The third book in the bestselling Artech House EW 100 series is dedicated entirely to the practical aspects of electronic warfare against enemy communication. From communications math (mainly simple dB formulas), receiving systems, and signals, to communications emitter location, intercept, and jamming, this comprehensive volume covers all the key topics in the field.
This comprehensive book gives an overview of how cognitive systems and artificial intelligence (AI) can be used in electronic warfare (EW). Readers will learn how EW systems respond more quickly and effectively to battlefield conditions where sophisticated radars and spectrum congestion put a high priority on EW systems that can characterize and classify novel waveforms, discern intent, and devise and test countermeasures. Specific techniques are covered for optimizing a cognitive EW system as well as evaluating its ability to learn new information in real time. The book presents AI for electronic support (ES), including characterization, classification, patterns of life, and intent recognition. Optimization techniques, including temporal tradeoffs and distributed optimization challenges are also discussed. The issues concerning real-time in-mission machine learning and suggests some approaches to address this important challenge are presented and described. The book covers electronic battle management, data management, and knowledge sharing. Evaluation approaches, including how to show that a machine learning system can learn how to handle novel environments, are also discussed. Written by experts with first-hand experience in AI-based EW, this is the first book on in-mission real-time learning and optimization.
Radio communications plays an increasingly critical and growing role in today's electronic battlefield. Because more and more radio signals are deployed in electronic warfare (EW) situations, determining which ones are friendly and which are enemy has become more difficult and crucial. This book arms defense systems designers and operators with the full array of traditional search mechanisms and advanced high-resolution techniques for targeting radio signals deployed in electronic warfare. An invaluable technical reference, the book helps professionals fully understand the tradeoffs involved in designing EW target acquisition systems with less time and effort. Moreover, practitioners learn how to establish optimum methods for acquiring communication targets for exploitation or countermeasures. The book also serves as an excellent text for graduate courses in electronic warfare.

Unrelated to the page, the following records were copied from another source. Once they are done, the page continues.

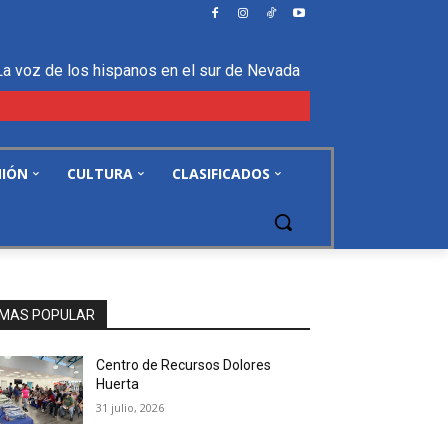
La voz de los hispanos en el sur de Nevada
NIÓN
CULTURA
CLASIFICADOS
MAS POPULAR
Centro de Recursos Dolores
Huerta
31 julio, 2026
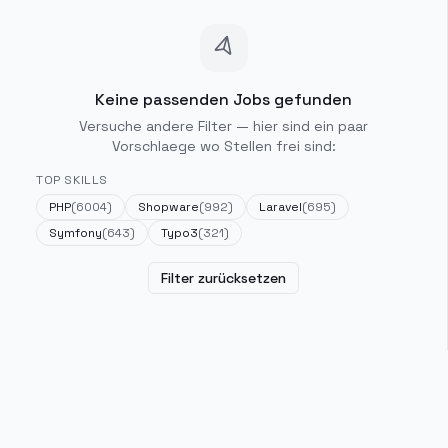
Keine passenden Jobs gefunden
Versuche andere Filter — hier sind ein paar
Vorschlaege wo Stellen frei sind:
TOP SKILLS
PHP
(
6004
)
Shopware
(
992
)
Laravel
(
695
)
Symfony
(
643
)
Typo3
(
321
)
Filter zurücksetzen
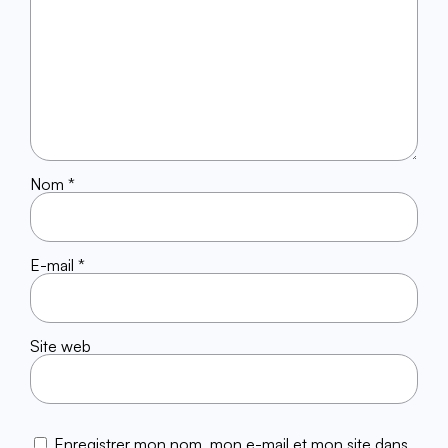
Nom
*
E-mail
*
Site web
Enregistrer mon nom, mon e-mail et mon site dans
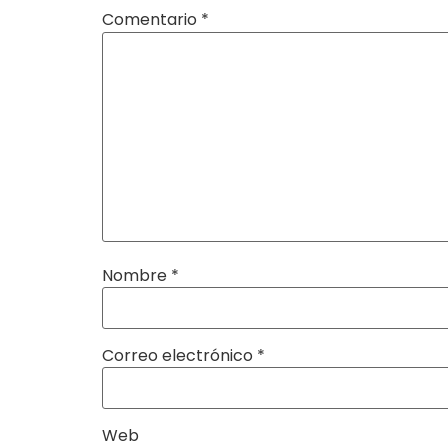
Comentario
*
Nombre
*
Correo electrónico
*
Web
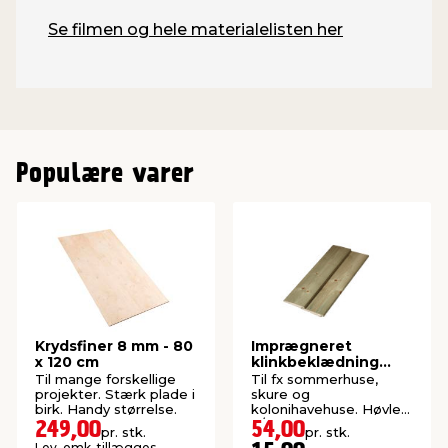
Se filmen og hele materialelisten her
Populære varer
Krydsfiner 8 mm - 80
Imprægneret
x 120 cm
klinkbeklædning
gran 25 x 125 x 3600
Til mange forskellige
Til fx sommerhuse,
mm
projekter. Stærk plade i
skure og
birk. Handy størrelse.
kolonihavehuse. Høvlet:
9/22 x 105 mm.
249,00
54,00
pr. stk.
pr. stk.
Lev. omk. tillægges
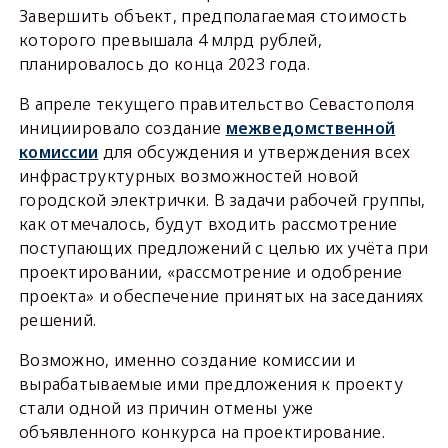
Завершить объект, предполагаемая стоимость
которого превышала 4 млрд рублей,
планировалось до конца 2023 года.
В апреле текущего правительство Севастополя
инициировало создание
межведомственной
комиссии
для обсуждения и утверждения всех
инфраструктурных возможностей новой
городской электрички. В задачи рабочей группы,
как отмечалось, будут входить рассмотрение
поступающих предложений с целью их учёта при
проектировании, «рассмотрение и одобрение
проекта» и обеспечение принятых на заседаниях
решений.
Возможно, именно создание комиссии и
вырабатываемые ими предложения к проекту
стали одной из причин отмены уже
объявленного конкурса на проектирование.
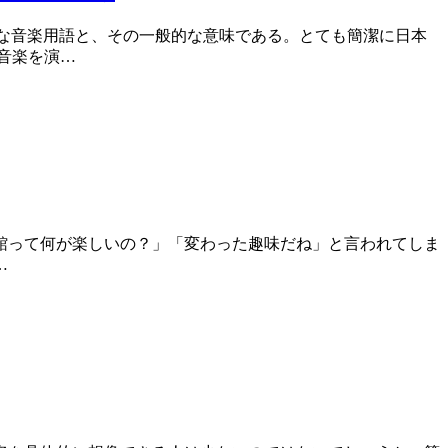
基本的な音楽用語と、その一般的な意味である。とても簡潔に日本
音楽を演…
館って何が楽しいの？」「変わった趣味だね」と言われてしま
…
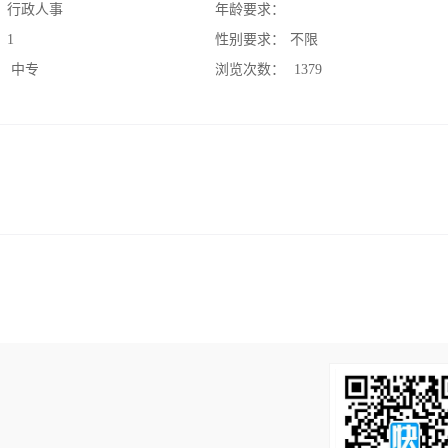
：
行政人事
年龄要求：
：
1
性别要求：
不限
：
中专
浏览次数：
1379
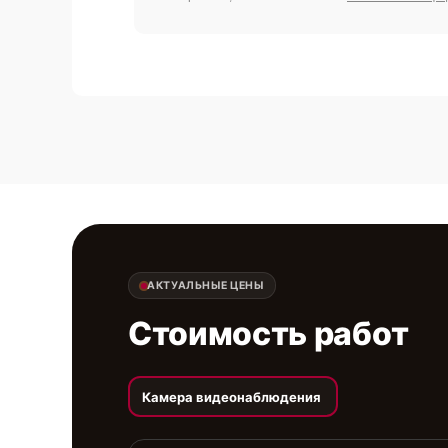
АКТУАЛЬНЫЕ ЦЕНЫ
Стоимость работ
Камера видеонаблюдения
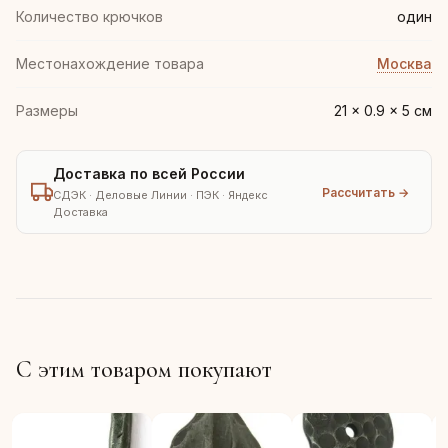
Количество крючков
один
Местонахождение товара
Москва
Размеры
21 × 0.9 × 5 см
Доставка по всей России
Рассчитать →
СДЭК · Деловые Линии · ПЭК · Яндекс
Доставка
С этим товаром покупают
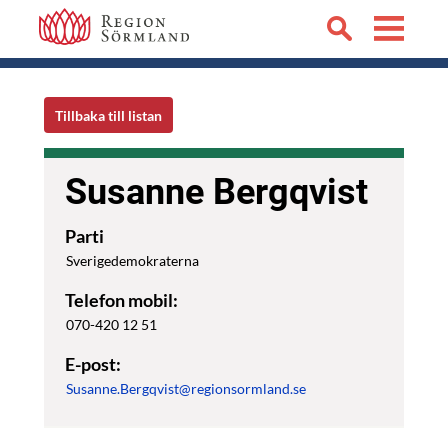
Tillbaka till listan
Susanne Bergqvist
Parti
Sverigedemokraterna
Telefon mobil:
070-420 12 51
E-post:
Susanne.Bergqvist@regionsormland.se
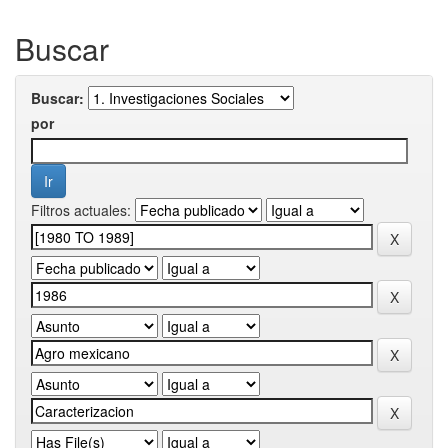
Buscar
Buscar:
por
Filtros actuales:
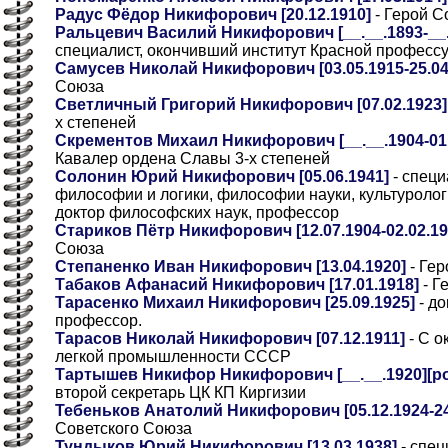
Радус Фёдор Никифорович [20.12.1910]
- Герой С
Ральцевич Василий Никифорович [__.__.1893-__.__.
специалист, окончивший институт Красной професс
Самусев Николай Никифорович [03.05.1915-25.04
Союза
Светличный Григорий Никифорович [07.02.1923]
х степеней
Скрементов Михаил Никифорович [__.__.1904-01.0
Кавалер ордена Славы 3-х степеней
Солонин Юрий Никифорович [05.06.1941]
- специ
философии и логики, философии науки, культуролог
доктор философских наук, профессор
Стариков Пётр Никифорович [12.07.1904-02.02.19
Союза
Степаненко Иван Никифорович [13.04.1920]
- Гер
Табаков Афанасий Никифорович [17.01.1918]
- Г
Тарасенко Михаил Никифорович [25.09.1925]
- до
профессор.
Тарасов Николай Никифорович [07.12.1911]
- С о
легкой промышленности СССР
Тартышев Никифор Никифорович [__.__.1920][род
второй секретарь ЦК КП Киргизии
Тебеньков Анатолий Никифорович [05.12.1924-24
Советского Союза
Тундыков Юрий Никифорович [13.03.1938]
- спец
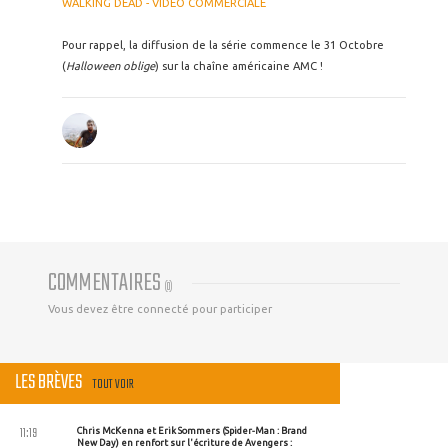
WALKING DEAD - VIDÉO COMMERCIALE
Pour rappel, la diffusion de la série commence le 31 Octobre
(
Halloween oblige
) sur la chaîne américaine AMC !
COMMENTAIRES
(
0
)
Vous devez être connecté pour participer
LES BRÈVES
TOUT VOIR
11:19
Chris McKenna et Erik Sommers (Spider-Man : Brand
New Day) en renfort sur l'écriture de Avengers :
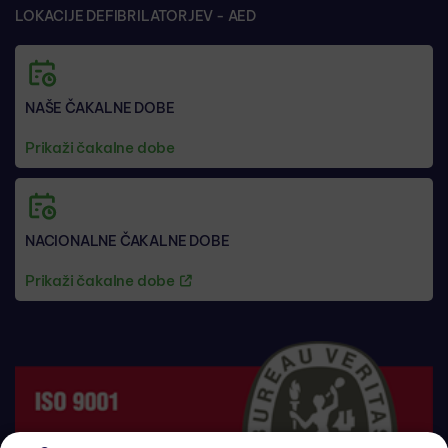
LOKACIJE DEFIBRILATORJEV - AED
NAŠE ČAKALNE DOBE
Prikaži čakalne dobe
NACIONALNE ČAKALNE DOBE
Prikaži čakalne dobe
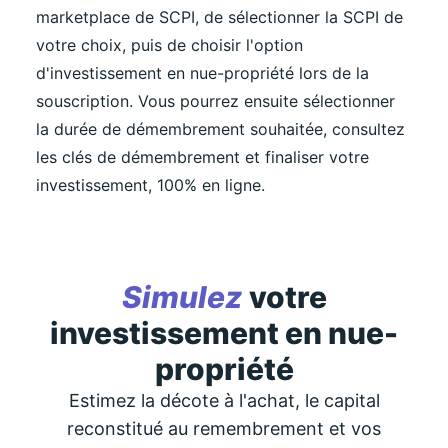
marketplace de SCPI
, de sélectionner la SCPI de
votre choix, puis de choisir l'option
d'investissement en nue-propriété lors de la
souscription. Vous pourrez ensuite sélectionner
la durée de démembrement souhaitée, consultez
les clés de démembrement et finaliser votre
investissement, 100% en ligne.
Simulez
votre
investissement en nue-
propriété
Estimez la décote à l'achat, le capital
reconstitué au remembrement et vos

The following paper will examine the nature of the Soviet electronic penetration and the damage assessment of Soviet access to typewriters at the U.S. embassy in Moscow. This history of Project GUNMAN will also answer such questions as how the typewriter bugs were discovered and how they worked.
Traditional tactical communications systems consist of a number of separate subsystems with little interworking between them and with external sensors and weapons systems. Combat net radio (CNR) has provided the high-mobility communications required by combat troops, while trunk communications systems have provided high-capacity communications between headquarters at the expense of mobility. The focus of this book is on new, information-age technologies that promise to offer seamless integration of real-time data sharing, creating a single logical network architecture to facilitate the movement of data throughout the battlespace. Because the structure of this network is constrained by the fundamental trade-off between range, mobility and capacity that applies to all communications systems, this network is unlikely to be based on a single network technology. This book presents an architecture for this network, and shows how its subsystems can be integrated to form a single logical network.